5. Comment définissez-vous les relations entre les associations de patients et les services de la commission européenne ? Dans quelle mesure sont-ils à l’origine de la co-construction de normes européenne ?

A.B « Les organisations de patients constituent un groupe d’intervenants important pour la Commission. Ils apportent une expérience « réelle » ainsi que des connaissances et une expertise spécifique aux discussions scientifiques sur les médicaments et sur l’impact des décisions réglementaires. Cette collaboration augmente la transparence et améliore les processus de réglementation. Il est important que ces organisations n’aient aucun conflit d’intérêt avec l’industrie pharmaceutique. La Commission entretient une bonne collaboration dans le cadre du pool d’intervenants en matière d’HTA. Les patients et / ou leurs représentants participent également à un large éventail d’activités de l’EMA, par exemple : le comité de direction de l’EMA et les comités scientifiques, le « groupe de travail sur les patients et les consommateurs », etc. Le comité scientifique de l’EMA sur les médicaments orphelins a été le premier à accueillir des patients et/ou leurs représentants, comme le prévoyait le règlement Orphan de 2000[1]. De même, les patients occupent une place centrale dans les réseaux européens de référence (ERNs).
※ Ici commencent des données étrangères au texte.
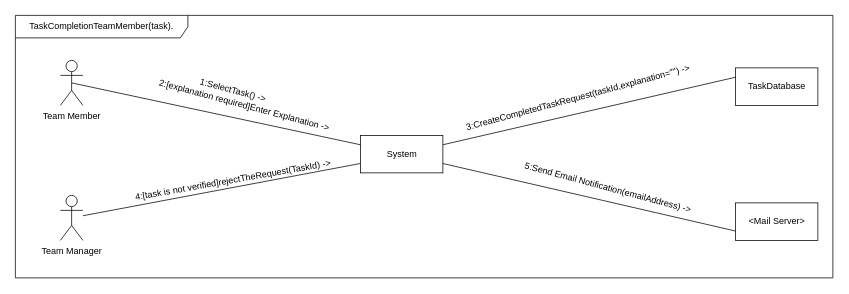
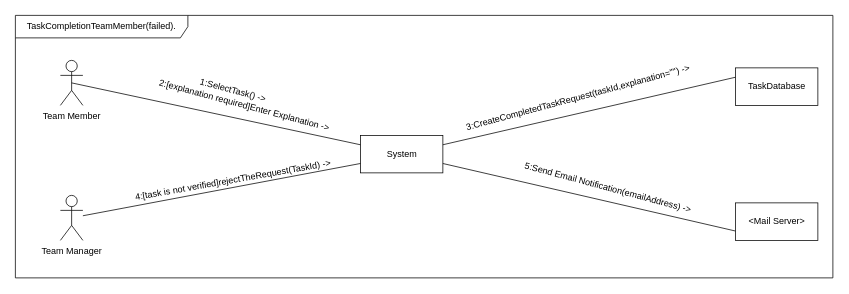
  <mxCell id="0" />
  <mxCell id="1" parent="0" />
  <mxCell id="2" value="Team Member" style="shape=umlActor;verticalLabelPosition=bottom;verticalAlign=top;html=1;outlineConnect=0;" parent="1" vertex="1"><mxGeometry x="80" y="80" width="30" height="60" as="geometry" /></mxCell>
  <mxCell id="3" value="Team Manager&lt;br&gt;" style="shape=umlActor;verticalLabelPosition=bottom;verticalAlign=top;html=1;outlineConnect=0;" parent="1" vertex="1"><mxGeometry x="80" y="260" width="30" height="60" as="geometry" /></mxCell>
  <mxCell id="4" value="System&lt;br&gt;" style="html=1;" parent="1" vertex="1"><mxGeometry x="480" y="180" width="110" height="50" as="geometry" /></mxCell>
  <mxCell id="5" value="&amp;lt;Mail Server&amp;gt;" style="html=1;" parent="1" vertex="1"><mxGeometry x="980" y="270" width="110" height="50" as="geometry" /></mxCell>
  <mxCell id="6" value="TaskDatabase" style="html=1;" parent="1" vertex="1"><mxGeometry x="980" y="90" width="110" height="50" as="geometry" /></mxCell>
  <mxCell id="7" value="" style="endArrow=none;html=1;entryX=0;entryY=0.25;entryDx=0;entryDy=0;exitX=1;exitY=0.25;exitDx=0;exitDy=0;endFill=0;" parent="1" source="4" target="6" edge="1"><mxGeometry width="50" height="50" relative="1" as="geometry"><mxPoint x="560" y="280" as="sourcePoint" /><mxPoint x="610" y="230" as="targetPoint" /></mxGeometry></mxCell>
  <mxCell id="8" value="" style="endArrow=none;html=1;entryX=0;entryY=0.75;entryDx=0;entryDy=0;exitX=1;exitY=0.75;exitDx=0;exitDy=0;endFill=0;" parent="1" source="4" target="5" edge="1"><mxGeometry width="50" height="50" relative="1" as="geometry"><mxPoint x="650" y="270" as="sourcePoint" /><mxPoint x="700" y="220" as="targetPoint" /></mxGeometry></mxCell>
  <mxCell id="9" value="" style="endArrow=none;html=1;entryX=0;entryY=0.25;entryDx=0;entryDy=0;exitX=0.5;exitY=0.5;exitDx=0;exitDy=0;exitPerimeter=0;endFill=0;" parent="1" source="2" target="4" edge="1"><mxGeometry width="50" height="50" relative="1" as="geometry"><mxPoint x="300" y="140" as="sourcePoint" /><mxPoint x="350" y="90" as="targetPoint" /></mxGeometry></mxCell>
  <mxCell id="10" value="" style="endArrow=none;html=1;entryX=0;entryY=0.75;entryDx=0;entryDy=0;endFill=0;" parent="1" source="3" target="4" edge="1"><mxGeometry width="50" height="50" relative="1" as="geometry"><mxPoint x="330" y="310" as="sourcePoint" /><mxPoint x="380" y="260" as="targetPoint" /></mxGeometry></mxCell>
  <mxCell id="11" value="1:SelectTask() -&amp;gt;" style="text;html=1;align=center;verticalAlign=middle;resizable=0;points=[];autosize=1;strokeColor=none;rotation=15;" parent="1" vertex="1"><mxGeometry x="255" y="110" width="110" height="20" as="geometry" /></mxCell>
  <mxCell id="12" value="2:[explanation required]Enter Explanation -&amp;gt;" style="text;html=1;align=center;verticalAlign=middle;resizable=0;points=[];autosize=1;strokeColor=none;rotation=15;" parent="1" vertex="1"><mxGeometry x="200" y="130" width="250" height="20" as="geometry" /></mxCell>
  <mxCell id="13" value="3:CreateCompletedTaskRequest(taskId,explanation=&quot;&quot;) -&amp;gt;" style="text;html=1;align=center;verticalAlign=middle;resizable=0;points=[];autosize=1;strokeColor=none;rotation=-15;" parent="1" vertex="1"><mxGeometry x="610" y="120" width="320" height="20" as="geometry" /></mxCell>
  <mxCell id="14" value="4:[task is not verified]rejectTheRequest(TaskId) -&amp;gt;" style="text;html=1;align=center;verticalAlign=middle;resizable=0;points=[];autosize=1;strokeColor=none;rotation=-10;" parent="1" vertex="1"><mxGeometry x="170" y="230" width="280" height="20" as="geometry" /></mxCell>
  <mxCell id="15" value="5:Send Email Notification(emailAddress) -&amp;gt;" style="text;html=1;align=center;verticalAlign=middle;resizable=0;points=[];autosize=1;strokeColor=none;rotation=15;" parent="1" vertex="1"><mxGeometry x="690" y="240" width="240" height="20" as="geometry" /></mxCell>
- <mxCell id="16" value="TaskCompletionTeamMember(task)." style="shape=umlFrame;whiteSpace=wrap;html=1;width=230;height=30;" vertex="1" parent="1"><mxGeometry x="20" y="20" width="1090" height="350" as="geometry" /></mxCell>
+ <mxCell id="16" value="TaskCompletionTeamMember(failed)." style="shape=umlFrame;whiteSpace=wrap;html=1;width=230;height=30;" vertex="1" parent="1"><mxGeometry x="20" y="20" width="1090" height="350" as="geometry" /></mxCell>
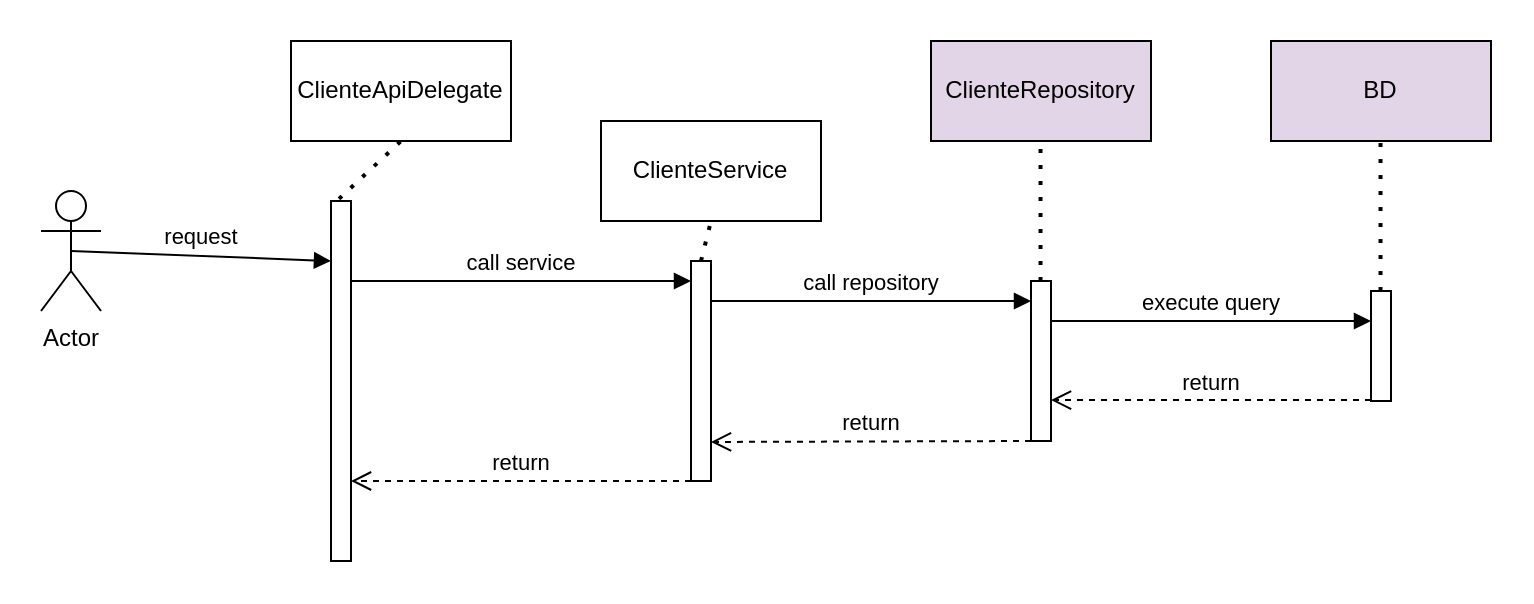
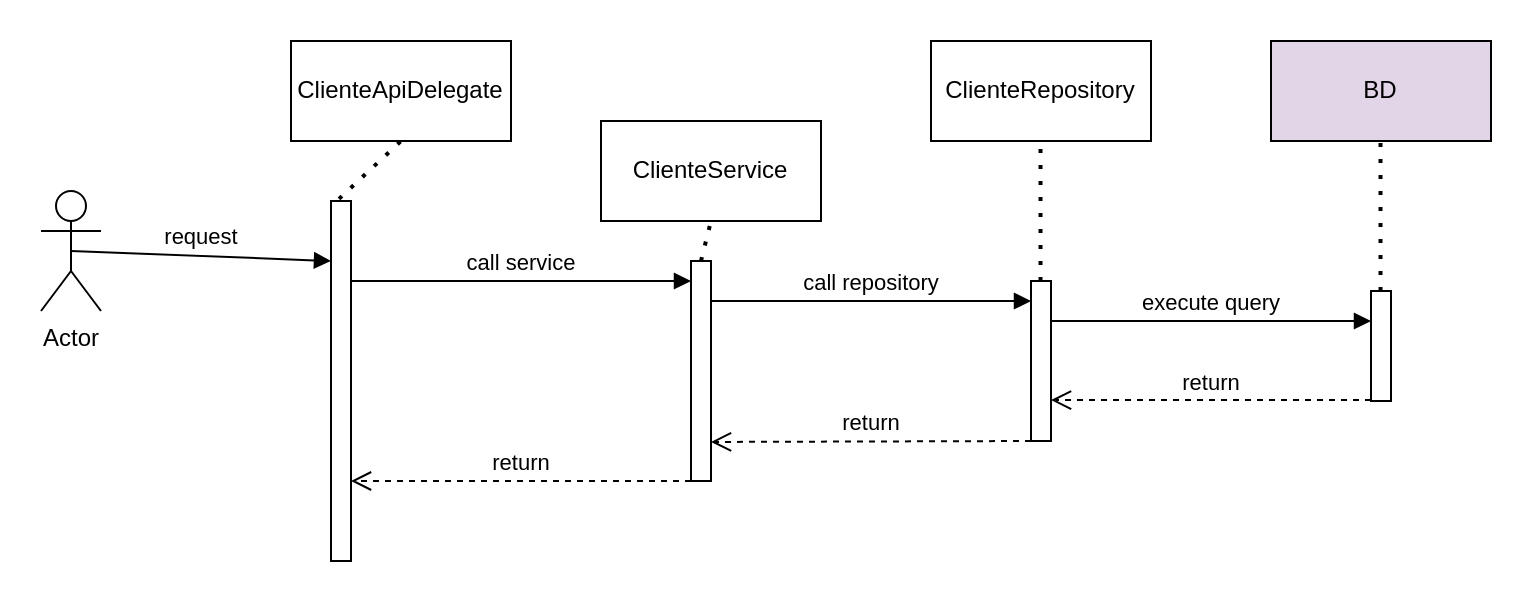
  <mxCell id="0" />
  <mxCell id="1" parent="0" />
  <mxCell id="2" value="Actor" style="shape=umlActor;verticalLabelPosition=bottom;verticalAlign=top;html=1;outlineConnect=0;" vertex="1" parent="1"><mxGeometry x="20" y="95" width="30" height="60" as="geometry" /></mxCell>
  <mxCell id="3" value="ClienteApiDelegate" style="html=1;whiteSpace=wrap;" vertex="1" parent="1"><mxGeometry x="145" y="20" width="110" height="50" as="geometry" /></mxCell>
  <mxCell id="4" value="ClienteService" style="html=1;whiteSpace=wrap;" vertex="1" parent="1"><mxGeometry x="300" y="60" width="110" height="50" as="geometry" /></mxCell>
- <mxCell id="5" value="ClienteRepository" style="html=1;whiteSpace=wrap;fillColor=#e1d5e7;" vertex="1" parent="1"><mxGeometry x="465" y="20" width="110" height="50" as="geometry" /></mxCell>
+ <mxCell id="5" value="ClienteRepository" style="html=1;whiteSpace=wrap;" vertex="1" parent="1"><mxGeometry x="465" y="20" width="110" height="50" as="geometry" /></mxCell>
  <mxCell id="6" value="BD" style="html=1;whiteSpace=wrap;fillColor=#e1d5e7;" vertex="1" parent="1"><mxGeometry x="635" y="20" width="110" height="50" as="geometry" /></mxCell>
  <mxCell id="7" value="" style="html=1;points=[[0,0,0,0,5],[0,1,0,0,-5],[1,0,0,0,5],[1,1,0,0,-5]];perimeter=orthogonalPerimeter;outlineConnect=0;targetShapes=umlLifeline;portConstraint=eastwest;newEdgeStyle={&quot;curved&quot;:0,&quot;rounded&quot;:0};" vertex="1" parent="1"><mxGeometry x="165" y="100" width="10" height="180" as="geometry" /></mxCell>
  <mxCell id="8" value="" style="html=1;points=[[0,0,0,0,5],[0,1,0,0,-5],[1,0,0,0,5],[1,1,0,0,-5]];perimeter=orthogonalPerimeter;outlineConnect=0;targetShapes=umlLifeline;portConstraint=eastwest;newEdgeStyle={&quot;curved&quot;:0,&quot;rounded&quot;:0};" vertex="1" parent="1"><mxGeometry x="345" y="130" width="10" height="110" as="geometry" /></mxCell>
  <mxCell id="9" value="" style="html=1;points=[[0,0,0,0,5],[0,1,0,0,-5],[1,0,0,0,5],[1,1,0,0,-5]];perimeter=orthogonalPerimeter;outlineConnect=0;targetShapes=umlLifeline;portConstraint=eastwest;newEdgeStyle={&quot;curved&quot;:0,&quot;rounded&quot;:0};" vertex="1" parent="1"><mxGeometry x="515" y="140" width="10" height="80" as="geometry" /></mxCell>
  <mxCell id="10" value="" style="html=1;points=[[0,0,0,0,5],[0,1,0,0,-5],[1,0,0,0,5],[1,1,0,0,-5]];perimeter=orthogonalPerimeter;outlineConnect=0;targetShapes=umlLifeline;portConstraint=eastwest;newEdgeStyle={&quot;curved&quot;:0,&quot;rounded&quot;:0};" vertex="1" parent="1"><mxGeometry x="685" y="145" width="10" height="55" as="geometry" /></mxCell>
  <mxCell id="11" value="call service" style="html=1;verticalAlign=bottom;endArrow=block;curved=0;rounded=0;" edge="1" parent="1"><mxGeometry width="80" relative="1" as="geometry"><mxPoint x="175" y="140" as="sourcePoint" /><mxPoint x="345" y="140" as="targetPoint" /></mxGeometry></mxCell>
  <mxCell id="12" value="request" style="html=1;verticalAlign=bottom;endArrow=block;curved=0;rounded=0;exitX=0.5;exitY=0.5;exitDx=0;exitDy=0;exitPerimeter=0;" edge="1" parent="1" source="2"><mxGeometry width="80" relative="1" as="geometry"><mxPoint x="35" y="130" as="sourcePoint" /><mxPoint x="165" y="130" as="targetPoint" /></mxGeometry></mxCell>
  <mxCell id="13" value="call repository" style="html=1;verticalAlign=bottom;endArrow=block;curved=0;rounded=0;" edge="1" parent="1"><mxGeometry width="80" relative="1" as="geometry"><mxPoint x="355" y="150" as="sourcePoint" /><mxPoint x="515" y="150" as="targetPoint" /></mxGeometry></mxCell>
  <mxCell id="14" value="execute query" style="html=1;verticalAlign=bottom;endArrow=block;curved=0;rounded=0;" edge="1" parent="1" source="9"><mxGeometry width="80" relative="1" as="geometry"><mxPoint x="535" y="160" as="sourcePoint" /><mxPoint x="685" y="160" as="targetPoint" /></mxGeometry></mxCell>
  <mxCell id="15" value="" style="endArrow=none;dashed=1;html=1;dashPattern=1 3;strokeWidth=2;rounded=0;entryX=0.5;entryY=1;entryDx=0;entryDy=0;exitX=0.4;exitY=-0.006;exitDx=0;exitDy=0;exitPerimeter=0;" edge="1" parent="1" source="7" target="3"><mxGeometry width="50" height="50" relative="1" as="geometry"><mxPoint x="355" y="530" as="sourcePoint" /><mxPoint x="405" y="480" as="targetPoint" /></mxGeometry></mxCell>
  <mxCell id="16" value="" style="endArrow=none;dashed=1;html=1;dashPattern=1 3;strokeWidth=2;rounded=0;entryX=0.5;entryY=1;entryDx=0;entryDy=0;exitX=0.5;exitY=0;exitDx=0;exitDy=0;exitPerimeter=0;" edge="1" parent="1" source="8" target="4"><mxGeometry width="50" height="50" relative="1" as="geometry"><mxPoint x="179" y="109" as="sourcePoint" /><mxPoint x="180" y="80" as="targetPoint" /><Array as="points" /></mxGeometry></mxCell>
  <mxCell id="17" value="" style="endArrow=none;dashed=1;html=1;dashPattern=1 3;strokeWidth=2;rounded=0;entryX=0.5;entryY=1;entryDx=0;entryDy=0;" edge="1" parent="1" source="9"><mxGeometry width="50" height="50" relative="1" as="geometry"><mxPoint x="519.76" y="130" as="sourcePoint" /><mxPoint x="519.76" y="70" as="targetPoint" /><Array as="points" /></mxGeometry></mxCell>
  <mxCell id="18" value="" style="endArrow=none;dashed=1;html=1;dashPattern=1 3;strokeWidth=2;rounded=0;entryX=0.5;entryY=1;entryDx=0;entryDy=0;" edge="1" parent="1" source="10"><mxGeometry width="50" height="50" relative="1" as="geometry"><mxPoint x="690" y="140" as="sourcePoint" /><mxPoint x="689.76" y="70" as="targetPoint" /><Array as="points" /></mxGeometry></mxCell>
  <mxCell id="19" value="return" style="html=1;verticalAlign=bottom;endArrow=open;dashed=1;endSize=8;curved=0;rounded=0;" edge="1" parent="1" target="9"><mxGeometry relative="1" as="geometry"><mxPoint x="685" y="199.52" as="sourcePoint" /><mxPoint x="605" y="199.52" as="targetPoint" /></mxGeometry></mxCell>
  <mxCell id="20" value="return" style="html=1;verticalAlign=bottom;endArrow=open;dashed=1;endSize=8;curved=0;rounded=0;" edge="1" parent="1"><mxGeometry relative="1" as="geometry"><mxPoint x="515" y="220" as="sourcePoint" /><mxPoint x="355" y="220.48" as="targetPoint" /></mxGeometry></mxCell>
  <mxCell id="21" value="return" style="html=1;verticalAlign=bottom;endArrow=open;dashed=1;endSize=8;curved=0;rounded=0;" edge="1" parent="1" target="7"><mxGeometry relative="1" as="geometry"><mxPoint x="345" y="240" as="sourcePoint" /><mxPoint x="185" y="240.48" as="targetPoint" /></mxGeometry></mxCell>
En effet, ces réseaux sont spécialisés sur les maladies rares et attachent une importance primordiale aux relations avec les patients et les associations réunissant des patients au niveau européen comme EURORDIS. »

 

[1] Article 4, c) Règlement (CE) n°141/2000 du Parlement Européen et du Conseil du 16 décembre 1999 concernant les médicaments orphelins.

 

Propos recueillis par Camille EQUIPART et Lucile LECOMTE.